Unsupervised Modeling (1/2)
In this lesson, you’re expected to:
– learn about unsupervised machine learning
– understand the basics of clustering
Machine Learning: Beyond Supervised Learning
In the previous lessons, we learned about supervised learning. As we mentioned in supervised learning, we have historical data where each observation is labeled. Thus, the model learns from that historical data, and is able to estimate the label of unseen or future observations.
Examples of this kind of problem are churn detection or accident rate prediction.
There are other machine learning problems. In fact, we have three major machine learning classes:
1) Supervised learning
Algorithms which learn from a training set of labeled examples and are able to generalize the predictions for unseen data. Examples of techniques in supervised learning include regression and classification problems.
2) Unsupervised Learning
Algorithms which learn from a dataset of unlabeled observations. These algorithms use the features of the inputs to group observations together according to some statistical criteria. They group observations that are similar.
Examples of unsupervised learning include k-means clustering and hierarchical clustering. A typical unsupervised problem is customer segmentation. Companies across several sectors are interested in grouping similar customers together.
3) Reinforcement Learning
This kind of learning is inspired by behavioral psychology. Algorithms that learn via reinforcement from a critic that provides information on the quality of a solution, but does not include information on how to improve it.

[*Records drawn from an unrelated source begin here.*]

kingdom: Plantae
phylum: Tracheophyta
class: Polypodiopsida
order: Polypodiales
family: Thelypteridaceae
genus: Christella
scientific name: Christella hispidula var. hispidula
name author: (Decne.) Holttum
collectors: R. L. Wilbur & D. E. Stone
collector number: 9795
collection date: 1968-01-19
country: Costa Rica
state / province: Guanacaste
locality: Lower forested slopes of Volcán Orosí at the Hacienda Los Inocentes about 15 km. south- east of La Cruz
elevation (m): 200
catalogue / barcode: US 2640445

Unsupervised learning is a family of algorithms which learn from unlabeled data, using the features of each observation to group them together according to some statistical/geometric criteria.

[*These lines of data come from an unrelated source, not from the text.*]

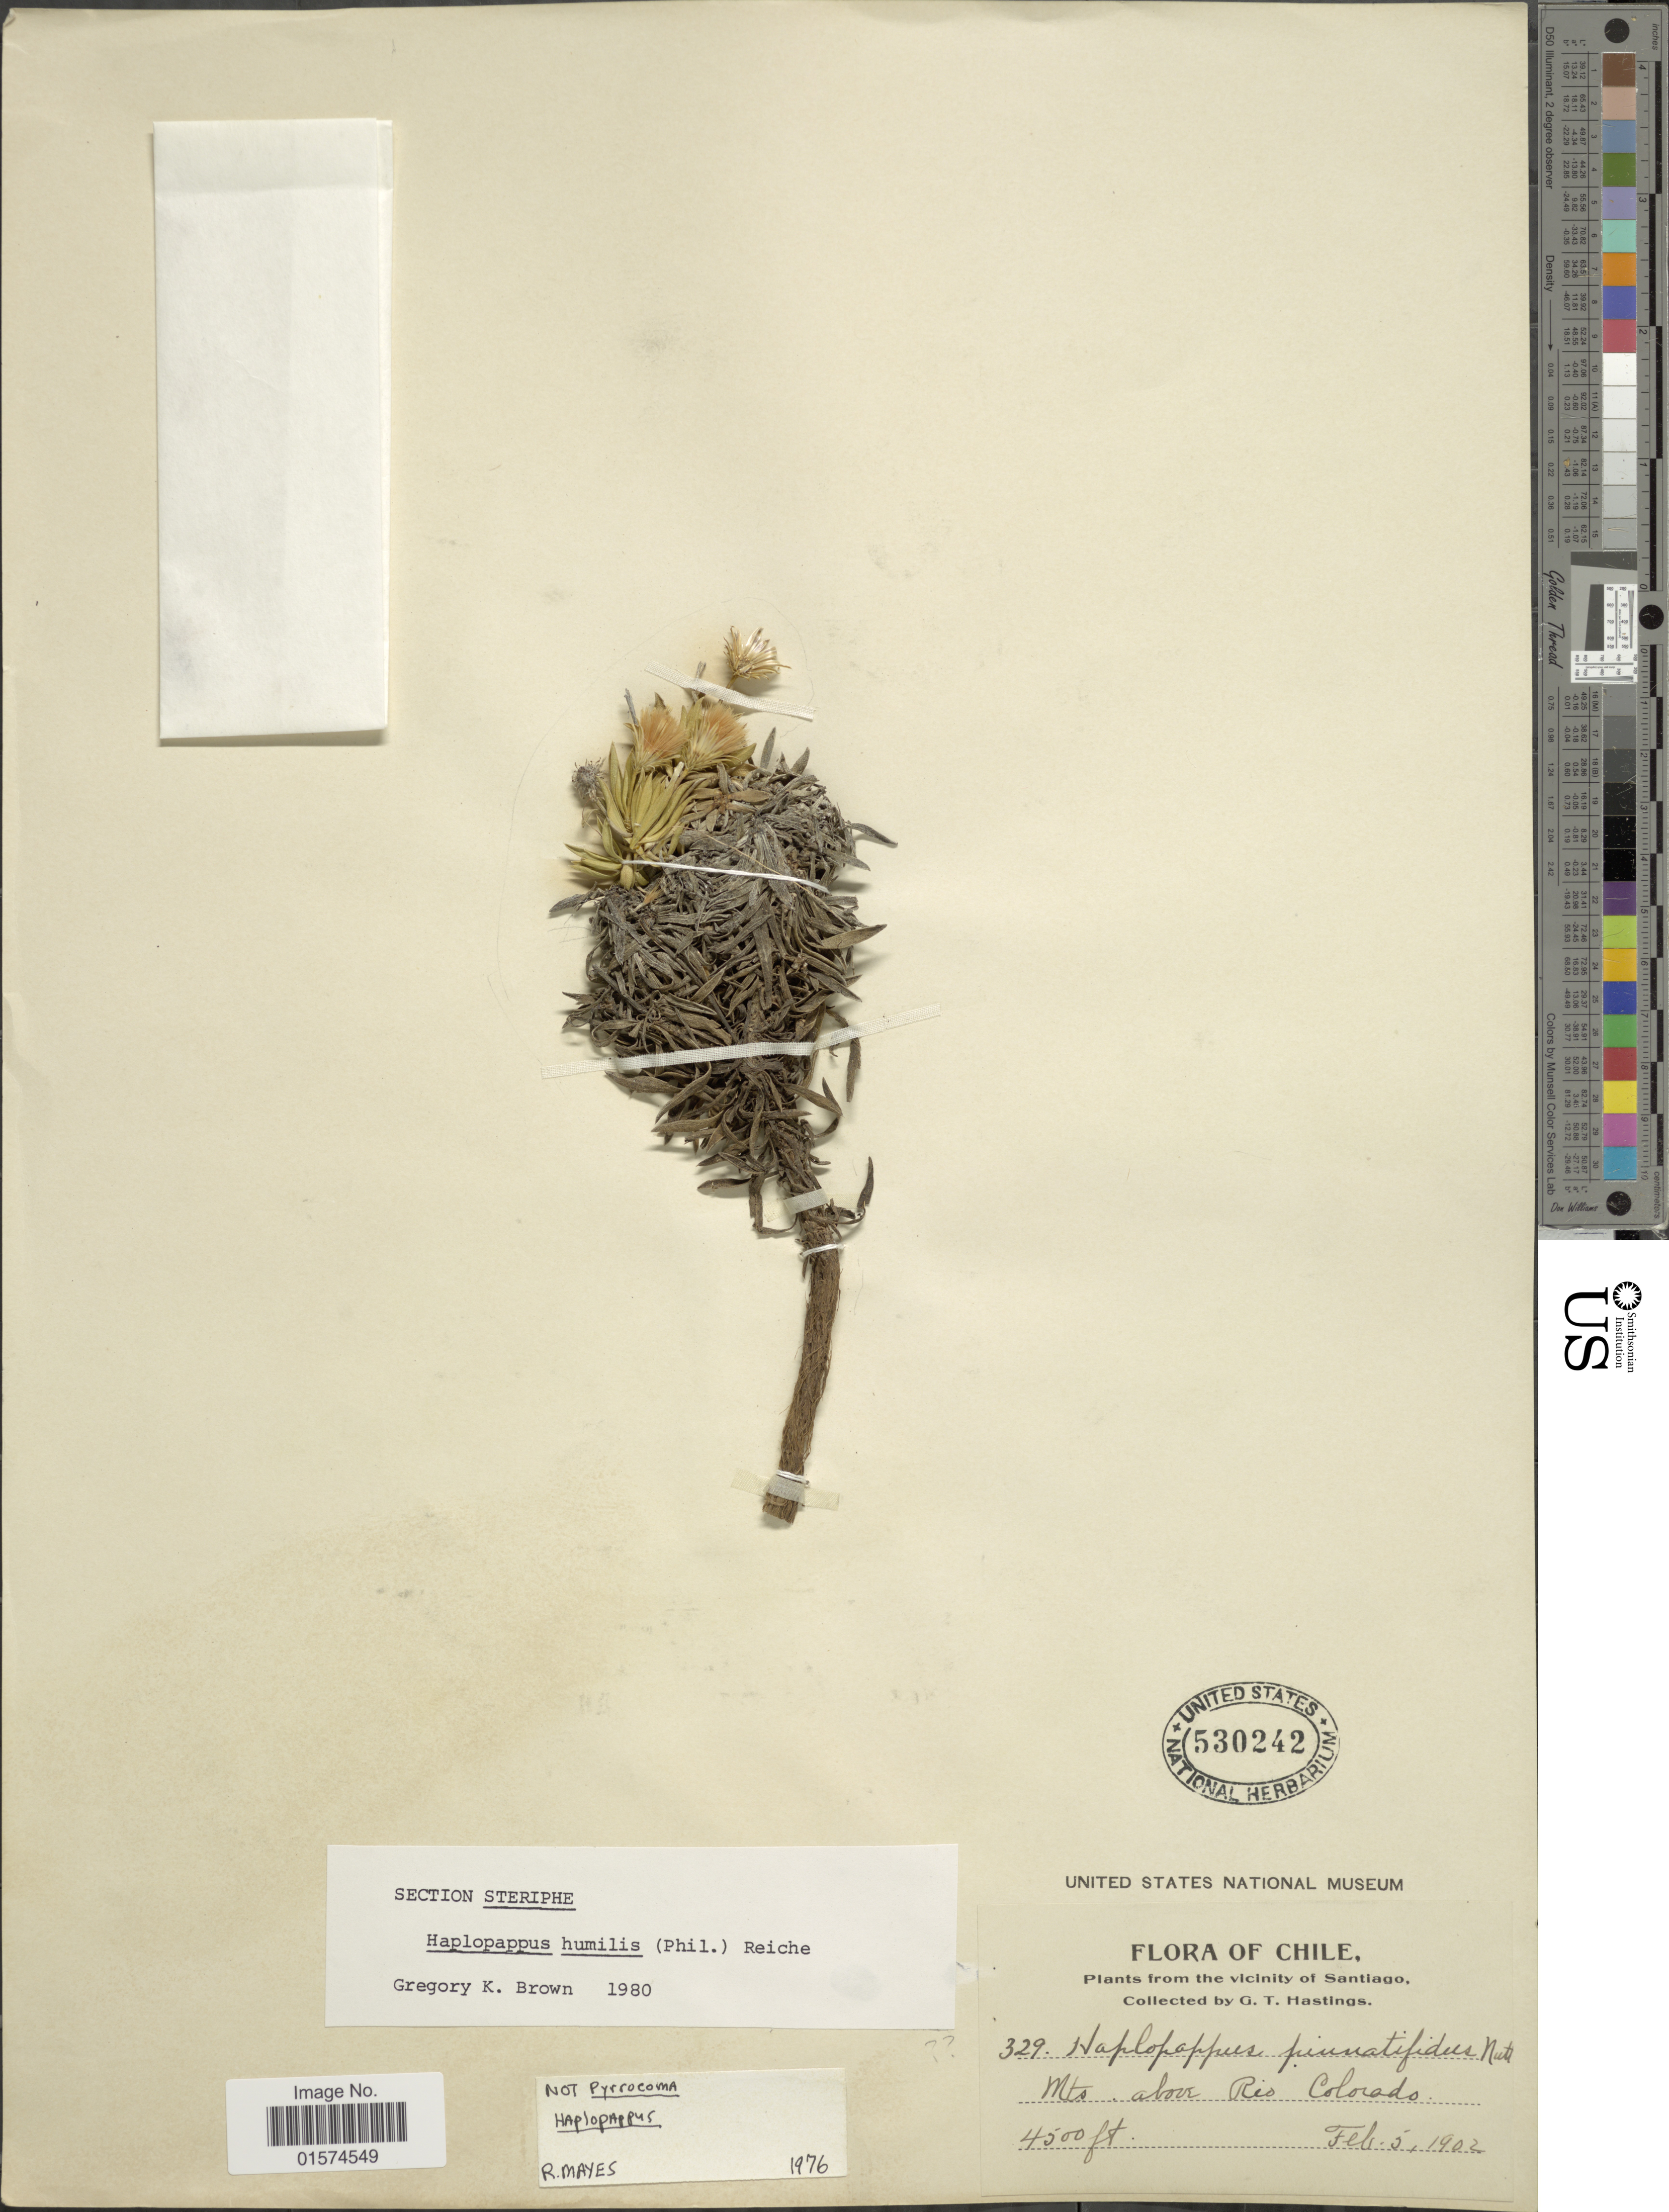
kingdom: Plantae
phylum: Tracheophyta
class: Magnoliopsida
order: Asterales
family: Asteraceae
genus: Haplopappus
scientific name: Haplopappus humilis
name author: (Phil.) Reiche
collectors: G. Hastings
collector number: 329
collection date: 1902-02-05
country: Chile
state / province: Región Metropolitana (RM)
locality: The vicinity of Santiago, Mts. above Rio Colorado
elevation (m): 1372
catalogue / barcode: US 530242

The main kinds of unsupervised learning problems are:
– Clustering: partition examples into groups when no pre-defined categories/classes are available.
– Novelty detection: find changes in data.
– Outlier detection: find unusual events (e.g. malfunction).
The most widely used unsupervised business task is clustering.
While in supervised learning we had predefined classes, in clustering problems we don’t have predefined classes and we will just limit to group similar observations together into classes.
Hence, an important difference is that in unsupervised learning, after grouping the observations into classes, we need to make sense of these newly obtained groups, as we have no previous definition of them. Thus, we need to understand and define the resulting clusters, and make sure these clusters make business sense.
In a clustering problem, we group unlabeled observations into disjoint subsets of clusters, such that:
– Examples within a cluster are similar within each other (high intra-class similarity).
– Examples in different clusters are different (high inter-class difference).
Applications of Clustering
Clustering helps to discover new categories in an unsupervised manner. It has many business and research applications. Some of them are the following:
– Group individuals with the same political view
– Categorize documents of similar topics
– Group genes that perform the similar functions
– Customer segmentation, grouping similar customers together
– Social network analysis. For example, grouping similar tweets together or detecting groups of people with the same interests.
Most clustering algorithms rely on distance. Hence, we need to define a distance between observations and the algorithm will cluster observations which are close together.
In the next lesson, we will review two widely used clustering techniques:
– k-means clustering
– hierarchical clustering
To understand these techniques, we will use a classic business case: customer segmentation.
In customer segmentation, we aim to group similar customers together. We can thus obtain groups of users that are easier to characterize and understand than individual customers.
For example, by grouping customers based on their credit card activity, we will find groups of customers that buy similar products and therefore have similar lifestyles.
Some clusters we may expect to find could be:
– Runners / Gym addicts: People who buy lots of sports products.
– Football lovers: They go to every match of their preferred team.
– Beer lovers: They go a lot to bars.
– Fashion addicts: They spend lots of money on clothes and expensive brands.